それが、人間の望みを叶えるために神の如き力を有する悪魔の尊厳なのだから。
廊下を歩く生徒たちを押しのけ、全力疾走に息を切らしながら、俺は校長室のドアを叩き壊す勢いで開け放ち、
「俺のマスターから離れろおおおぉぉ――――っ!!」
紫に群がる教師たちに殴りかかった。
***
最後の一人に拳を打ち込んで無力化すると同時に、俺は事務机に背を預けてへたり込んでいた。

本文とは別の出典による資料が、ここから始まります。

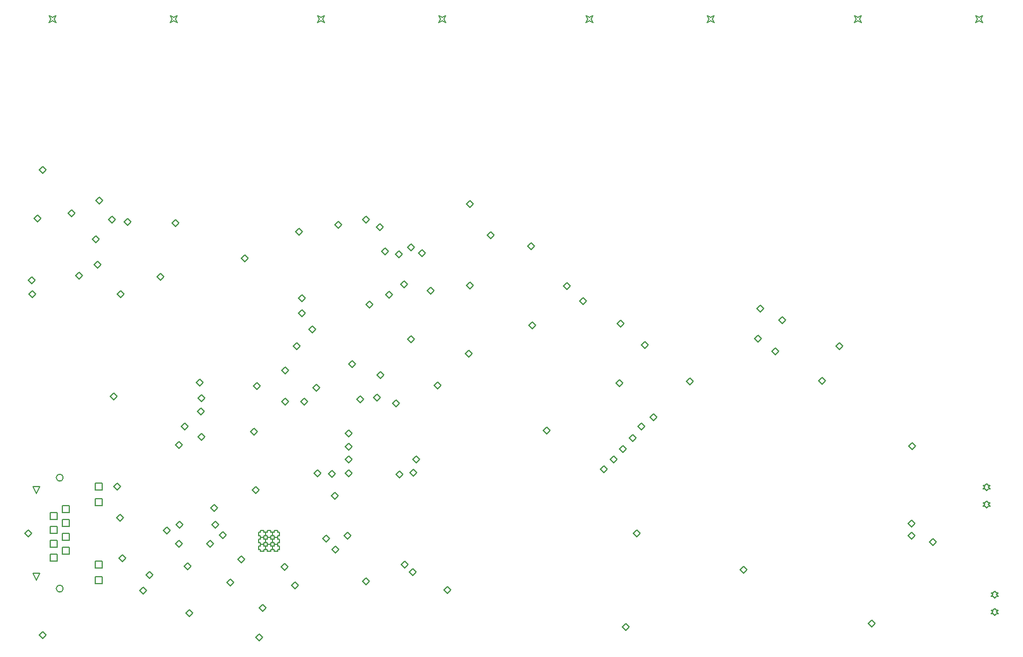
<source format=gbr>
%TF.GenerationSoftware,Altium Limited,Altium Designer,24.1.2 (44)*%
G04 Layer_Color=2752767*
%FSLAX45Y45*%
%MOMM*%
%TF.SameCoordinates,57B3B6A3-E825-4013-9261-08072AB09D51*%
%TF.FilePolarity,Positive*%
%TF.FileFunction,Drawing*%
%TF.Part,Single*%
G01*
G75*
%TA.AperFunction,NonConductor*%
%ADD101C,0.12700*%
%ADD102C,0.16933*%
D101*
X17335500Y3543300D02*
X17360899Y3568700D01*
X17386301D01*
X17360899Y3594100D01*
X17386301Y3619500D01*
X17360899D01*
X17335500Y3644900D01*
X17310100Y3619500D01*
X17284700D01*
X17310100Y3594100D01*
X17284700Y3568700D01*
X17310100D01*
X17335500Y3543300D01*
Y3289300D02*
X17360899Y3314700D01*
X17386301D01*
X17360899Y3340100D01*
X17386301Y3365500D01*
X17360899D01*
X17335500Y3390900D01*
X17310100Y3365500D01*
X17284700D01*
X17310100Y3340100D01*
X17284700Y3314700D01*
X17310100D01*
X17335500Y3289300D01*
X9182100Y11976100D02*
X9207500Y12026900D01*
X9182100Y12077700D01*
X9232900Y12052300D01*
X9283700Y12077700D01*
X9258300Y12026900D01*
X9283700Y11976100D01*
X9232900Y12001500D01*
X9182100Y11976100D01*
X17221201Y4864100D02*
X17246600Y4889500D01*
X17272000D01*
X17246600Y4914900D01*
X17272000Y4940300D01*
X17246600D01*
X17221201Y4965700D01*
X17195799Y4940300D01*
X17170399D01*
X17195799Y4914900D01*
X17170399Y4889500D01*
X17195799D01*
X17221201Y4864100D01*
Y5118100D02*
X17246600Y5143500D01*
X17272000D01*
X17246600Y5168900D01*
X17272000Y5194300D01*
X17246600D01*
X17221201Y5219700D01*
X17195799Y5194300D01*
X17170399D01*
X17195799Y5168900D01*
X17170399Y5143500D01*
X17195799D01*
X17221201Y5118100D01*
X4143700Y3988000D02*
Y4089600D01*
X4245300D01*
Y3988000D01*
X4143700D01*
Y3759000D02*
Y3860600D01*
X4245300D01*
Y3759000D01*
X4143700D01*
Y4902000D02*
Y5003600D01*
X4245300D01*
Y4902000D01*
X4143700D01*
Y5131000D02*
Y5232600D01*
X4245300D01*
Y5131000D01*
X4143700D01*
X3483700Y4699000D02*
Y4800600D01*
X3585300D01*
Y4699000D01*
X3483700D01*
Y4495000D02*
Y4596600D01*
X3585300D01*
Y4495000D01*
X3483700D01*
Y4291000D02*
Y4392600D01*
X3585300D01*
Y4291000D01*
X3483700D01*
Y4087000D02*
Y4188600D01*
X3585300D01*
Y4087000D01*
X3483700D01*
X3661700Y4801000D02*
Y4902600D01*
X3763300D01*
Y4801000D01*
X3661700D01*
Y4597000D02*
Y4698600D01*
X3763300D01*
Y4597000D01*
X3661700D01*
Y4393000D02*
Y4494600D01*
X3763300D01*
Y4393000D01*
X3661700D01*
Y4189000D02*
Y4290600D01*
X3763300D01*
Y4189000D01*
X3661700D01*
X3280500Y3810000D02*
X3229700Y3911600D01*
X3331300D01*
X3280500Y3810000D01*
Y5080000D02*
X3229700Y5181600D01*
X3331300D01*
X3280500Y5080000D01*
X17056100Y11976100D02*
X17081500Y12026900D01*
X17056100Y12077700D01*
X17106900Y12052300D01*
X17157700Y12077700D01*
X17132300Y12026900D01*
X17157700Y11976100D01*
X17106900Y12001500D01*
X17056100Y11976100D01*
X15278101D02*
X15303500Y12026900D01*
X15278101Y12077700D01*
X15328900Y12052300D01*
X15379700Y12077700D01*
X15354300Y12026900D01*
X15379700Y11976100D01*
X15328900Y12001500D01*
X15278101Y11976100D01*
X13119099D02*
X13144501Y12026900D01*
X13119099Y12077700D01*
X13169901Y12052300D01*
X13220700Y12077700D01*
X13195300Y12026900D01*
X13220700Y11976100D01*
X13169901Y12001500D01*
X13119099Y11976100D01*
X11341100D02*
X11366500Y12026900D01*
X11341100Y12077700D01*
X11391900Y12052300D01*
X11442700Y12077700D01*
X11417300Y12026900D01*
X11442700Y11976100D01*
X11391900Y12001500D01*
X11341100Y11976100D01*
X7404100D02*
X7429500Y12026900D01*
X7404100Y12077700D01*
X7454900Y12052300D01*
X7505700Y12077700D01*
X7480300Y12026900D01*
X7505700Y11976100D01*
X7454900Y12001500D01*
X7404100Y11976100D01*
X5245100D02*
X5270500Y12026900D01*
X5245100Y12077700D01*
X5295900Y12052300D01*
X5346700Y12077700D01*
X5321300Y12026900D01*
X5346700Y11976100D01*
X5295900Y12001500D01*
X5245100Y11976100D01*
X3467100D02*
X3492500Y12026900D01*
X3467100Y12077700D01*
X3517900Y12052300D01*
X3568700Y12077700D01*
X3543300Y12026900D01*
X3568700Y11976100D01*
X3517900Y12001500D01*
X3467100Y11976100D01*
X6235700Y4114845D02*
X6286500Y4165645D01*
X6337300Y4114845D01*
X6286500Y4064045D01*
X6235700Y4114845D01*
X5321300Y4339987D02*
X5372100Y4390787D01*
X5422900Y4339987D01*
X5372100Y4289187D01*
X5321300Y4339987D01*
X6077324Y3774266D02*
X6128124Y3825066D01*
X6178924Y3774266D01*
X6128124Y3723466D01*
X6077324Y3774266D01*
X5450964Y4013200D02*
X5501764Y4064000D01*
X5552564Y4013200D01*
X5501764Y3962400D01*
X5450964Y4013200D01*
X5334000Y4622800D02*
X5384800Y4673600D01*
X5435600Y4622800D01*
X5384800Y4572000D01*
X5334000Y4622800D01*
X5143500Y4533900D02*
X5194300Y4584700D01*
X5245100Y4533900D01*
X5194300Y4483100D01*
X5143500Y4533900D01*
X5962463Y4463863D02*
X6013263Y4514663D01*
X6064063Y4463863D01*
X6013263Y4413063D01*
X5962463Y4463863D01*
X5854700Y4622800D02*
X5905500Y4673600D01*
X5956300Y4622800D01*
X5905500Y4572000D01*
X5854700Y4622800D01*
X5778500Y4343400D02*
X5829300Y4394200D01*
X5880100Y4343400D01*
X5829300Y4292600D01*
X5778500Y4343400D01*
X4893583Y3879942D02*
X4944383Y3930742D01*
X4995183Y3879942D01*
X4944383Y3829142D01*
X4893583Y3879942D01*
X7480300Y4419600D02*
X7531100Y4470400D01*
X7581900Y4419600D01*
X7531100Y4368800D01*
X7480300Y4419600D01*
X7277100Y7480300D02*
X7327900Y7531100D01*
X7378700Y7480300D01*
X7327900Y7429500D01*
X7277100Y7480300D01*
X8621800Y8140700D02*
X8672600Y8191500D01*
X8723400Y8140700D01*
X8672600Y8089900D01*
X8621800Y8140700D01*
X8407400Y7988300D02*
X8458200Y8039100D01*
X8509000Y7988300D01*
X8458200Y7937500D01*
X8407400Y7988300D01*
X8064500Y3793038D02*
X8115300Y3843838D01*
X8166100Y3793038D01*
X8115300Y3742238D01*
X8064500Y3793038D01*
X6502400Y2967538D02*
X6553200Y3018338D01*
X6604000Y2967538D01*
X6553200Y2916738D01*
X6502400Y2967538D01*
X3111500Y4491538D02*
X3162300Y4542338D01*
X3213100Y4491538D01*
X3162300Y4440738D01*
X3111500Y4491538D01*
X3327400Y3005638D02*
X3378200Y3056438D01*
X3429000Y3005638D01*
X3378200Y2954838D01*
X3327400Y3005638D01*
X4368800Y6498138D02*
X4419600Y6548938D01*
X4470400Y6498138D01*
X4419600Y6447338D01*
X4368800Y6498138D01*
X8229600Y6485438D02*
X8280400Y6536238D01*
X8331200Y6485438D01*
X8280400Y6434638D01*
X8229600Y6485438D01*
X8280400Y6815638D02*
X8331200Y6866438D01*
X8382000Y6815638D01*
X8331200Y6764838D01*
X8280400Y6815638D01*
X9118600Y6663238D02*
X9169400Y6714038D01*
X9220200Y6663238D01*
X9169400Y6612438D01*
X9118600Y6663238D01*
X8115300Y7844338D02*
X8166100Y7895138D01*
X8216900Y7844338D01*
X8166100Y7793538D01*
X8115300Y7844338D01*
X9017000Y8047538D02*
X9067800Y8098338D01*
X9118600Y8047538D01*
X9067800Y7996738D01*
X9017000Y8047538D01*
X8724900Y7336338D02*
X8775700Y7387138D01*
X8826500Y7336338D01*
X8775700Y7285538D01*
X8724900Y7336338D01*
X7086600Y8911138D02*
X7137400Y8961938D01*
X7188200Y8911138D01*
X7137400Y8860338D01*
X7086600Y8911138D01*
X9893300Y8860338D02*
X9944100Y8911138D01*
X9994900Y8860338D01*
X9944100Y8809538D01*
X9893300Y8860338D01*
X10502900Y7539538D02*
X10553700Y7590338D01*
X10604500Y7539538D01*
X10553700Y7488738D01*
X10502900Y7539538D01*
X10718800Y6002838D02*
X10769600Y6053638D01*
X10820400Y6002838D01*
X10769600Y5952038D01*
X10718800Y6002838D01*
X9258300Y3666038D02*
X9309100Y3716838D01*
X9359900Y3666038D01*
X9309100Y3615238D01*
X9258300Y3666038D01*
X11874500Y3119938D02*
X11925300Y3170738D01*
X11976100Y3119938D01*
X11925300Y3069138D01*
X11874500Y3119938D01*
X12039600Y4491538D02*
X12090400Y4542338D01*
X12141200Y4491538D01*
X12090400Y4440738D01*
X12039600Y4491538D01*
X13601700Y3958138D02*
X13652499Y4008938D01*
X13703300Y3958138D01*
X13652499Y3907338D01*
X13601700Y3958138D01*
X15481300Y3170738D02*
X15532100Y3221538D01*
X15582899Y3170738D01*
X15532100Y3119938D01*
X15481300Y3170738D01*
X16383000Y4364538D02*
X16433800Y4415338D01*
X16484599Y4364538D01*
X16433800Y4313738D01*
X16383000Y4364538D01*
X16078200Y5774238D02*
X16128999Y5825038D01*
X16179800Y5774238D01*
X16128999Y5723438D01*
X16078200Y5774238D01*
X13817599Y7349038D02*
X13868401Y7399838D01*
X13919200Y7349038D01*
X13868401Y7298238D01*
X13817599Y7349038D01*
X14757401Y6726738D02*
X14808200Y6777538D01*
X14859000Y6726738D01*
X14808200Y6675938D01*
X14757401Y6726738D01*
X14071600Y7162800D02*
X14122400Y7213600D01*
X14173199Y7162800D01*
X14122400Y7112000D01*
X14071600Y7162800D01*
X7981904Y6457804D02*
X8032704Y6508604D01*
X8083504Y6457804D01*
X8032704Y6407004D01*
X7981904Y6457804D01*
X7340600Y6629400D02*
X7391400Y6680200D01*
X7442200Y6629400D01*
X7391400Y6578600D01*
X7340600Y6629400D01*
X5473700Y3327400D02*
X5524500Y3378200D01*
X5575300Y3327400D01*
X5524500Y3276600D01*
X5473700Y3327400D01*
X4800600Y3657600D02*
X4851400Y3708400D01*
X4902200Y3657600D01*
X4851400Y3606800D01*
X4800600Y3657600D01*
X6553200Y3403600D02*
X6604000Y3454400D01*
X6654800Y3403600D01*
X6604000Y3352800D01*
X6553200Y3403600D01*
X4152900Y9372600D02*
X4203700Y9423400D01*
X4254500Y9372600D01*
X4203700Y9321800D01*
X4152900Y9372600D01*
X4343400Y9093200D02*
X4394200Y9144000D01*
X4445000Y9093200D01*
X4394200Y9042400D01*
X4343400Y9093200D01*
X4102100Y8801100D02*
X4152900Y8851900D01*
X4203700Y8801100D01*
X4152900Y8750300D01*
X4102100Y8801100D01*
X5054600Y8255000D02*
X5105400Y8305800D01*
X5156200Y8255000D01*
X5105400Y8204200D01*
X5054600Y8255000D01*
X3327400Y9817100D02*
X3378200Y9867900D01*
X3429000Y9817100D01*
X3378200Y9766300D01*
X3327400Y9817100D01*
X3251200Y9105900D02*
X3302000Y9156700D01*
X3352800Y9105900D01*
X3302000Y9055100D01*
X3251200Y9105900D01*
X6286500Y8521700D02*
X6337300Y8572500D01*
X6388100Y8521700D01*
X6337300Y8470900D01*
X6286500Y8521700D01*
X4572000Y9055100D02*
X4622800Y9105900D01*
X4673600Y9055100D01*
X4622800Y9004300D01*
X4572000Y9055100D01*
X5270500Y9042400D02*
X5321300Y9093200D01*
X5372100Y9042400D01*
X5321300Y8991600D01*
X5270500Y9042400D01*
X4127500Y8432800D02*
X4178300Y8483600D01*
X4229100Y8432800D01*
X4178300Y8382000D01*
X4127500Y8432800D01*
X3860800Y8267700D02*
X3911600Y8318500D01*
X3962400Y8267700D01*
X3911600Y8216900D01*
X3860800Y8267700D01*
X3162300Y8204200D02*
X3213100Y8255000D01*
X3263900Y8204200D01*
X3213100Y8153400D01*
X3162300Y8204200D01*
X10490200Y8699500D02*
X10541000Y8750300D01*
X10591800Y8699500D01*
X10541000Y8648700D01*
X10490200Y8699500D01*
X9588500Y9321800D02*
X9639300Y9372600D01*
X9690100Y9321800D01*
X9639300Y9271000D01*
X9588500Y9321800D01*
X7658100Y9017000D02*
X7708900Y9067800D01*
X7759700Y9017000D01*
X7708900Y8966200D01*
X7658100Y9017000D01*
X5410200Y6057900D02*
X5461000Y6108700D01*
X5511800Y6057900D01*
X5461000Y6007100D01*
X5410200Y6057900D01*
X5626100Y6705600D02*
X5676900Y6756400D01*
X5727700Y6705600D01*
X5676900Y6654800D01*
X5626100Y6705600D01*
X5651500Y6477000D02*
X5702300Y6527800D01*
X5753100Y6477000D01*
X5702300Y6426200D01*
X5651500Y6477000D01*
X5645150Y6280150D02*
X5695950Y6330950D01*
X5746750Y6280150D01*
X5695950Y6229350D01*
X5645150Y6280150D01*
X5651500Y5905500D02*
X5702300Y5956300D01*
X5753100Y5905500D01*
X5702300Y5854700D01*
X5651500Y5905500D01*
X5321300Y5791200D02*
X5372100Y5842000D01*
X5422900Y5791200D01*
X5372100Y5740400D01*
X5321300Y5791200D01*
X12153900Y7251700D02*
X12204700Y7302500D01*
X12255500Y7251700D01*
X12204700Y7200900D01*
X12153900Y7251700D01*
X11798300Y7569200D02*
X11849100Y7620000D01*
X11899900Y7569200D01*
X11849100Y7518400D01*
X11798300Y7569200D01*
X6883400Y6883400D02*
X6934200Y6934200D01*
X6985000Y6883400D01*
X6934200Y6832600D01*
X6883400Y6883400D01*
X8343900Y8623300D02*
X8394700Y8674100D01*
X8445500Y8623300D01*
X8394700Y8572500D01*
X8343900Y8623300D01*
X8547100Y8585200D02*
X8597900Y8636000D01*
X8648700Y8585200D01*
X8597900Y8534400D01*
X8547100Y8585200D01*
X8064500Y9093200D02*
X8115300Y9144000D01*
X8166100Y9093200D01*
X8115300Y9042400D01*
X8064500Y9093200D01*
X7124700Y7937500D02*
X7175500Y7988300D01*
X7226300Y7937500D01*
X7175500Y7886700D01*
X7124700Y7937500D01*
X8267700Y8978900D02*
X8318500Y9029700D01*
X8369300Y8978900D01*
X8318500Y8928100D01*
X8267700Y8978900D01*
X6426200Y5981700D02*
X6477000Y6032500D01*
X6527800Y5981700D01*
X6477000Y5930900D01*
X6426200Y5981700D01*
X7353300Y5372100D02*
X7404100Y5422900D01*
X7454900Y5372100D01*
X7404100Y5321300D01*
X7353300Y5372100D01*
X8763000Y5384800D02*
X8813800Y5435600D01*
X8864600Y5384800D01*
X8813800Y5334000D01*
X8763000Y5384800D01*
X8801100Y5575300D02*
X8851900Y5626100D01*
X8902700Y5575300D01*
X8851900Y5524500D01*
X8801100Y5575300D01*
X7569200Y5363309D02*
X7620000Y5414109D01*
X7670800Y5363309D01*
X7620000Y5312509D01*
X7569200Y5363309D01*
X7607300Y5041900D02*
X7658100Y5092700D01*
X7708900Y5041900D01*
X7658100Y4991100D01*
X7607300Y5041900D01*
X8559800Y5359400D02*
X8610600Y5410200D01*
X8661400Y5359400D01*
X8610600Y5308600D01*
X8559800Y5359400D01*
X6464700Y6654800D02*
X6515500Y6705600D01*
X6566300Y6654800D01*
X6515500Y6604000D01*
X6464700Y6654800D01*
X7810500Y5579411D02*
X7861300Y5630211D01*
X7912100Y5579411D01*
X7861300Y5528611D01*
X7810500Y5579411D01*
Y5376009D02*
X7861300Y5426809D01*
X7912100Y5376009D01*
X7861300Y5325209D01*
X7810500Y5376009D01*
X6883400Y6426200D02*
X6934200Y6477000D01*
X6985000Y6426200D01*
X6934200Y6375400D01*
X6883400Y6426200D01*
X8724900Y8686800D02*
X8775700Y8737600D01*
X8826500Y8686800D01*
X8775700Y8636000D01*
X8724900Y8686800D01*
X7048500Y7239000D02*
X7099300Y7289800D01*
X7150100Y7239000D01*
X7099300Y7188200D01*
X7048500Y7239000D01*
X7124700Y7721600D02*
X7175500Y7772400D01*
X7226300Y7721600D01*
X7175500Y7670800D01*
X7124700Y7721600D01*
X11785600Y6692900D02*
X11836400Y6743700D01*
X11887200Y6692900D01*
X11836400Y6642100D01*
X11785600Y6692900D01*
X12814301Y6718300D02*
X12865100Y6769100D01*
X12915900Y6718300D01*
X12865100Y6667500D01*
X12814301Y6718300D01*
X11836400Y5727700D02*
X11887200Y5778500D01*
X11938000Y5727700D01*
X11887200Y5676900D01*
X11836400Y5727700D01*
X11696700Y5575300D02*
X11747500Y5626100D01*
X11798300Y5575300D01*
X11747500Y5524500D01*
X11696700Y5575300D01*
X12280900Y6197600D02*
X12331700Y6248400D01*
X12382500Y6197600D01*
X12331700Y6146800D01*
X12280900Y6197600D01*
X12103100Y6057900D02*
X12153900Y6108700D01*
X12204700Y6057900D01*
X12153900Y6007100D01*
X12103100Y6057900D01*
X8890000Y8597900D02*
X8940800Y8648700D01*
X8991600Y8597900D01*
X8940800Y8547100D01*
X8890000Y8597900D01*
X11252200Y7899400D02*
X11303000Y7950200D01*
X11353800Y7899400D01*
X11303000Y7848600D01*
X11252200Y7899400D01*
X11010900Y8115300D02*
X11061700Y8166100D01*
X11112500Y8115300D01*
X11061700Y8064500D01*
X11010900Y8115300D01*
X16065500Y4457700D02*
X16116299Y4508500D01*
X16167101Y4457700D01*
X16116299Y4406900D01*
X16065500Y4457700D01*
Y4635500D02*
X16116299Y4686300D01*
X16167101Y4635500D01*
X16116299Y4584700D01*
X16065500Y4635500D01*
X7810500Y5765800D02*
X7861300Y5816600D01*
X7912100Y5765800D01*
X7861300Y5715000D01*
X7810500Y5765800D01*
X7023100Y3733800D02*
X7073900Y3784600D01*
X7124700Y3733800D01*
X7073900Y3683000D01*
X7023100Y3733800D01*
X7797800Y4457700D02*
X7848600Y4508500D01*
X7899400Y4457700D01*
X7848600Y4406900D01*
X7797800Y4457700D01*
X11557000Y5435600D02*
X11607800Y5486400D01*
X11658600Y5435600D01*
X11607800Y5384800D01*
X11557000Y5435600D01*
X8750300Y3924300D02*
X8801100Y3975100D01*
X8851900Y3924300D01*
X8801100Y3873500D01*
X8750300Y3924300D01*
X8636000Y4038600D02*
X8686800Y4089400D01*
X8737600Y4038600D01*
X8686800Y3987800D01*
X8636000Y4038600D01*
X8509000Y6400800D02*
X8559800Y6451600D01*
X8610600Y6400800D01*
X8559800Y6350000D01*
X8509000Y6400800D01*
X7810500Y5956300D02*
X7861300Y6007100D01*
X7912100Y5956300D01*
X7861300Y5905500D01*
X7810500Y5956300D01*
X7162800Y6426200D02*
X7213600Y6477000D01*
X7264400Y6426200D01*
X7213600Y6375400D01*
X7162800Y6426200D01*
X11976100Y5892800D02*
X12026900Y5943600D01*
X12077700Y5892800D01*
X12026900Y5842000D01*
X11976100Y5892800D01*
X4470400Y8001000D02*
X4521200Y8051800D01*
X4572000Y8001000D01*
X4521200Y7950200D01*
X4470400Y8001000D01*
X3175000D02*
X3225800Y8051800D01*
X3276600Y8001000D01*
X3225800Y7950200D01*
X3175000Y8001000D01*
X3746500Y9182100D02*
X3797300Y9232900D01*
X3848100Y9182100D01*
X3797300Y9131300D01*
X3746500Y9182100D01*
X6451600Y5130800D02*
X6502400Y5181600D01*
X6553200Y5130800D01*
X6502400Y5080000D01*
X6451600Y5130800D01*
X9575800Y7124700D02*
X9626600Y7175500D01*
X9677400Y7124700D01*
X9626600Y7073900D01*
X9575800Y7124700D01*
X7861300Y6972300D02*
X7912100Y7023100D01*
X7962900Y6972300D01*
X7912100Y6921500D01*
X7861300Y6972300D01*
X9588500Y8128000D02*
X9639300Y8178800D01*
X9690100Y8128000D01*
X9639300Y8077200D01*
X9588500Y8128000D01*
X7620000Y4254500D02*
X7670800Y4305300D01*
X7721600Y4254500D01*
X7670800Y4203700D01*
X7620000Y4254500D01*
X13848599Y7785100D02*
X13899400Y7835900D01*
X13950200Y7785100D01*
X13899400Y7734300D01*
X13848599Y7785100D01*
X5842000Y4864100D02*
X5892800Y4914900D01*
X5943600Y4864100D01*
X5892800Y4813300D01*
X5842000Y4864100D01*
X6870700Y4000500D02*
X6921500Y4051300D01*
X6972300Y4000500D01*
X6921500Y3949700D01*
X6870700Y4000500D01*
X4419600Y5181600D02*
X4470400Y5232400D01*
X4521200Y5181600D01*
X4470400Y5130800D01*
X4419600Y5181600D01*
X6567500Y4256100D02*
Y4230700D01*
X6618300D01*
Y4256100D01*
X6643700D01*
Y4306900D01*
X6618300D01*
Y4332300D01*
X6567500D01*
Y4306900D01*
X6542100D01*
Y4256100D01*
X6567500D01*
Y4356100D02*
Y4330700D01*
X6618300D01*
Y4356100D01*
X6643700D01*
Y4406900D01*
X6618300D01*
Y4432300D01*
X6567500D01*
Y4406900D01*
X6542100D01*
Y4356100D01*
X6567500D01*
Y4456100D02*
Y4430700D01*
X6618300D01*
Y4456100D01*
X6643700D01*
Y4506900D01*
X6618300D01*
Y4532300D01*
X6567500D01*
Y4506900D01*
X6542100D01*
Y4456100D01*
X6567500D01*
X6667500Y4256100D02*
Y4230700D01*
X6718300D01*
Y4256100D01*
X6743700D01*
Y4306900D01*
X6718300D01*
Y4332300D01*
X6667500D01*
Y4306900D01*
X6642100D01*
Y4256100D01*
X6667500D01*
Y4356100D02*
Y4330700D01*
X6718300D01*
Y4356100D01*
X6743700D01*
Y4406900D01*
X6718300D01*
Y4432300D01*
X6667500D01*
Y4406900D01*
X6642100D01*
Y4356100D01*
X6667500D01*
Y4456100D02*
Y4430700D01*
X6718300D01*
Y4456100D01*
X6743700D01*
Y4506900D01*
X6718300D01*
Y4532300D01*
X6667500D01*
Y4506900D01*
X6642100D01*
Y4456100D01*
X6667500D01*
X6767500Y4256100D02*
Y4230700D01*
X6818300D01*
Y4256100D01*
X6843700D01*
Y4306900D01*
X6818300D01*
Y4332300D01*
X6767500D01*
Y4306900D01*
X6742100D01*
Y4256100D01*
X6767500D01*
Y4356100D02*
Y4330700D01*
X6818300D01*
Y4356100D01*
X6843700D01*
Y4406900D01*
X6818300D01*
Y4432300D01*
X6767500D01*
Y4406900D01*
X6742100D01*
Y4356100D01*
X6767500D01*
Y4456100D02*
Y4430700D01*
X6818300D01*
Y4456100D01*
X6843700D01*
Y4506900D01*
X6818300D01*
Y4532300D01*
X6767500D01*
Y4506900D01*
X6742100D01*
Y4456100D01*
X6767500D01*
X4495800Y4127500D02*
X4546600Y4178300D01*
X4597400Y4127500D01*
X4546600Y4076700D01*
X4495800Y4127500D01*
X4457700Y4724400D02*
X4508500Y4775200D01*
X4559300Y4724400D01*
X4508500Y4673600D01*
X4457700Y4724400D01*
X15011400Y7239000D02*
X15062199Y7289800D01*
X15113000Y7239000D01*
X15062199Y7188200D01*
X15011400Y7239000D01*
X14173199Y7620000D02*
X14224001Y7670800D01*
X14274800Y7620000D01*
X14224001Y7569200D01*
X14173199Y7620000D01*
D102*
X3674300Y3682800D02*
G03*
X3674300Y3682800I-50800J0D01*
G01*
Y5308800D02*
G03*
X3674300Y5308800I-50800J0D01*
G01*
%TF.MD5,263cc2d2642eca9a60f7648c3603a9d5*%
M02*

</source>
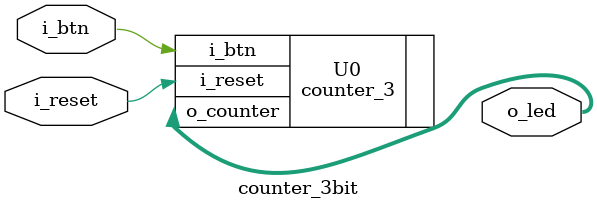
<source format=v>
`timescale 1ns / 1ps


module counter_3bit(
    input i_btn,
    input i_reset,

    output [2:0] o_led
    );

    counter_3 U0(
        .i_btn(i_btn),
        .i_reset(i_reset),
        .o_counter(o_led)
    );
    
endmodule

</source>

「……はは、人間相手に負けるかっつーの。不死身の悪魔はどんだけダメージ食らっても、立ち上がれるんだぜ……」
と言いつつも、顔は腫れて唇は切れていたし、全身はズキズキと痛かった。たぶん、打撲とかめっちゃしてる。
「……おい、紫」
倒れ伏す教師たちを眺めながら、俺は背後の机の陰にいる少女へ声をかけた。
返事はない。
ちらりと振り向くと、紫は乱れた制服のまま俯いて膝を抱えていた。まるで怯えた小動物だ。いつもは綺麗に流れている長い黒髪がぐしゃぐしゃになっているところから、激しく抵抗したことが窺えた。
制服のジャケットを脱ぐと、俺はそっとかけた。と、
「……………………………遅い」
紫の力ない声が洩れた。
「これ、絆だって、あんたが言ったんじゃない……呼べば、すぐに来るって。……なんで、こんな遅いの。もう少しでわたし、先生たちに、取り返しのつかないこと……!」
紫の手には契約書があった。きつく握られた手の中で、皺になった羊皮紙が小刻みに震えている。
「……悪かった」
返すと、紫の肩が大きく跳ねた。
堰を切ったように嗚咽が溢れ始める。
――何やってんだ、俺は。
悪魔の恐ろしさを思い知らせてこいつの魂を奪うんじゃなかったのか。
自分が望んで仕組んだことなのに。
それでも、ベリアルなんかに頼むべきじゃなかった。
悔恨が胸で幾重にも渦を巻く。普段、弱音一つ吐こうとしないこの少女を泣かせてしまったことに、ひどく狼狽えていた。そんな自分に、さらに戸惑う。
緊張が解けた反動で子供のように泣きじゃくる紫を見下ろし、俺は重ねて言った。
「悪かった」
西日が射し込む室内には、涙に濡れた嗚咽しか返ってこなかった。